= WORK TASK =
Nothing but the records, transcribed exactly, should appear in the answer; leave the pictures out.

= RECORDS SHOWN =

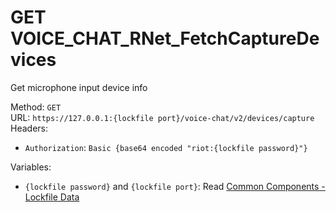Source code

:<!--

This file is automatically generated!
Do not edit it directly!
See https://github.com/techchrism/valorant-api-docs/blob/trunk/contributing.md for more information.

-->

# GET VOICE_CHAT_RNet_FetchCaptureDevices

Get microphone input device info  


Method: `GET`  
URL: `https://127.0.0.1:{lockfile port}/voice-chat/v2/devices/capture`  
Headers:
 - `Authorization`: `Basic {base64 encoded "riot:{lockfile password}"}`

Variables:
 - `{lockfile password}` and `{lockfile port}`: Read [Common Components - Lockfile Data](../common-components.md#lockfile-data)

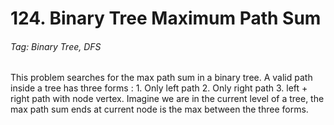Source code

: # 124. Binary Tree Maximum Path Sum

###### Tag: Binary Tree, DFS

This problem searches for the max path sum in a binary tree. A valid path inside a tree has three forms : 1. Only left path 2. Only right path 3. left + right path with node vertex.
Imagine we are in the current level of a tree, the max path sum ends at current node is the max between the three forms.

= SOLUTION FOR THIS EXERCISE =
Source code

:<!--

This file is automatically generated!
Do not edit it directly!
See https://github.com/techchrism/valorant-api-docs/blob/trunk/contributing.md for more information.

-->

# GET VOICE_CHAT_RNet_FetchCaptureDevices

Get microphone input device info  


Method: `GET`  
URL: `https://127.0.0.1:{lockfile port}/voice-chat/v2/devices/capture`  
Headers:
 - `Authorization`: `Basic {base64 encoded "riot:{lockfile password}"}`

Variables:
 - `{lockfile password}` and `{lockfile port}`: Read [Common Components - Lockfile Data](../common-components.md#lockfile-data)

Source code

: # 124. Binary Tree Maximum Path Sum

###### Tag: Binary Tree, DFS

This problem searches for the max path sum in a binary tree. A valid path inside a tree has three forms : 1. Only left path 2. Only right path 3. left + right path with node vertex.
Imagine we are in the current level of a tree, the max path sum ends at current node is the max between the three forms.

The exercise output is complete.